- _TASK INSTRUCTIONS_: Start at the line below containing "хотя они сильны." and stop at the line containing "Бог отцов ваших?". Repeat every line of that stretch exactly, and nothing outside it.

Data extracted from a collection:
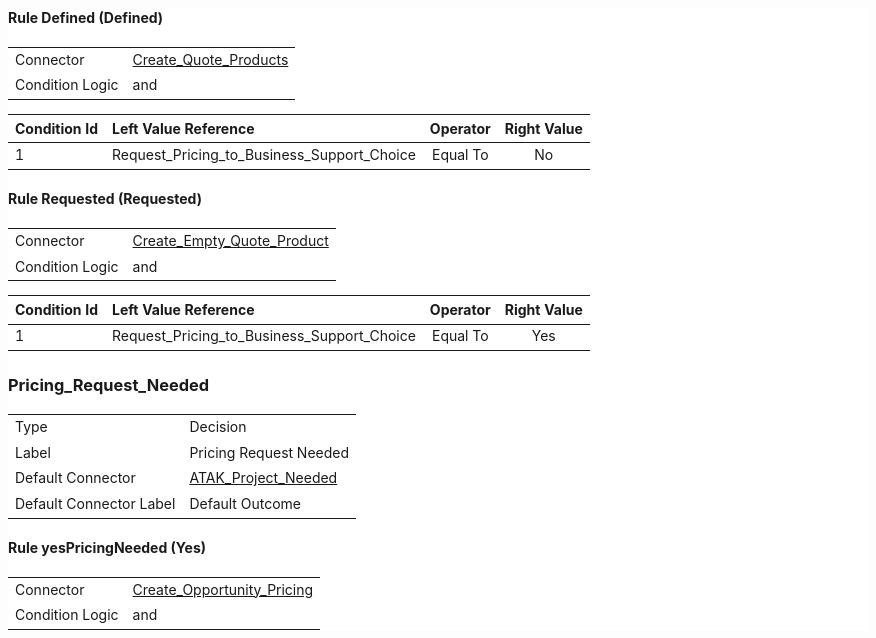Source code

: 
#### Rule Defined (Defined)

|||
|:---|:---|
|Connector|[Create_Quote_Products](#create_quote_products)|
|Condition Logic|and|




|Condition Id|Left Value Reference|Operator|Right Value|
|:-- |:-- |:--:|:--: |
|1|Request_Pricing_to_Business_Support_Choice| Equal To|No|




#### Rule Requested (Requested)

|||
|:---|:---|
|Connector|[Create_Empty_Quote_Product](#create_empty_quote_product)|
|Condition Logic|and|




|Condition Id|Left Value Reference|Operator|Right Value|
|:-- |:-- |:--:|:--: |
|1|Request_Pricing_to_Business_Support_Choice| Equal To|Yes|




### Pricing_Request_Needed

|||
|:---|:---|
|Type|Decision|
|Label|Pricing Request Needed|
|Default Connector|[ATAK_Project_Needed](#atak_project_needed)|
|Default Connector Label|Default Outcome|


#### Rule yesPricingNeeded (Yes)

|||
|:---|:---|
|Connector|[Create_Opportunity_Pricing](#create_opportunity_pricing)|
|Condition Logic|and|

--

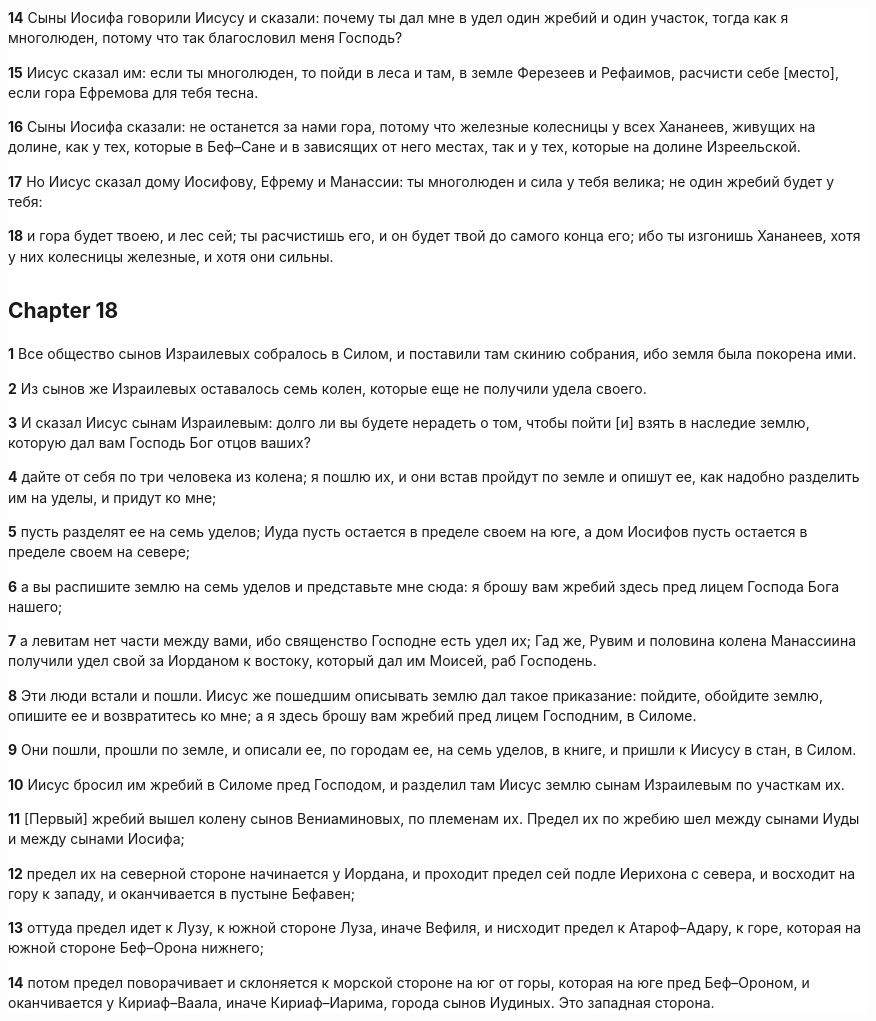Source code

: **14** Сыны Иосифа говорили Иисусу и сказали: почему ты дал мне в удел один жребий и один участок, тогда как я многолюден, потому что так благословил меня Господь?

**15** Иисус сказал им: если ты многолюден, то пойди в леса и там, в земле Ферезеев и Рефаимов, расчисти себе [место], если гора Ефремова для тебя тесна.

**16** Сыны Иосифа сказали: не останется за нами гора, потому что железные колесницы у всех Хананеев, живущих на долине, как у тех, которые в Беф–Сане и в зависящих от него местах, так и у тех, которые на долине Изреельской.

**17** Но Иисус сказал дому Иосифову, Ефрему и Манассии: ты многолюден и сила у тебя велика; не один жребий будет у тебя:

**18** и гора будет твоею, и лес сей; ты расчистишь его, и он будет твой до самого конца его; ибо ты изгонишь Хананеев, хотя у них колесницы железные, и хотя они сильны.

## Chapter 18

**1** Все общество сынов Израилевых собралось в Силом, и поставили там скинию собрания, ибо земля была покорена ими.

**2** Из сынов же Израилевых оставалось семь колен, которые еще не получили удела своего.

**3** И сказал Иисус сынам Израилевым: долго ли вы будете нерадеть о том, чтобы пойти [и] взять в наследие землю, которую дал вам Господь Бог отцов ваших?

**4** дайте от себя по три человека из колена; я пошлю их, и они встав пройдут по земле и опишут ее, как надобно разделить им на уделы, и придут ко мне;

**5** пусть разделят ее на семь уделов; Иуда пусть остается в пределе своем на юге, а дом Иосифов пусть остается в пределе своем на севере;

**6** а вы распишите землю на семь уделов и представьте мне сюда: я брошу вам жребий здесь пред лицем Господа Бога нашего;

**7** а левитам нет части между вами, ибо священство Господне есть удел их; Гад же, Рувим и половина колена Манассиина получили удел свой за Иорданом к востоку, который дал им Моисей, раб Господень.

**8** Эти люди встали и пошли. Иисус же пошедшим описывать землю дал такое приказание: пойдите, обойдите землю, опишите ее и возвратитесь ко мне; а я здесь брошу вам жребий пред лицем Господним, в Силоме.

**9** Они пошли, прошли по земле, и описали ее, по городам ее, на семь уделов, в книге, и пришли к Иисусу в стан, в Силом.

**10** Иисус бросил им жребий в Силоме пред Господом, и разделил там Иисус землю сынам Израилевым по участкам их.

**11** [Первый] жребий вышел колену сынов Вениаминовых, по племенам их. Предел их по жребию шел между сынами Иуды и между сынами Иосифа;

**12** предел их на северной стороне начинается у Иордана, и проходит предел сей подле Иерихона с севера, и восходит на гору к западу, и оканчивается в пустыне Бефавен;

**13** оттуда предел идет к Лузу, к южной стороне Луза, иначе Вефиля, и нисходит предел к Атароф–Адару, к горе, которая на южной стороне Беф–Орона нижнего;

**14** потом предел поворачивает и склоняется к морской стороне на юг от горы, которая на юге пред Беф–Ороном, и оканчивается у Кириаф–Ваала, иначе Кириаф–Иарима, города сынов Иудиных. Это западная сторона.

- _WRITTEN RESPONSE_:
**18** и гора будет твоею, и лес сей; ты расчистишь его, и он будет твой до самого конца его; ибо ты изгонишь Хананеев, хотя у них колесницы железные, и хотя они сильны.

## Chapter 18

**1** Все общество сынов Израилевых собралось в Силом, и поставили там скинию собрания, ибо земля была покорена ими.

**2** Из сынов же Израилевых оставалось семь колен, которые еще не получили удела своего.

**3** И сказал Иисус сынам Израилевым: долго ли вы будете нерадеть о том, чтобы пойти [и] взять в наследие землю, которую дал вам Господь Бог отцов ваших?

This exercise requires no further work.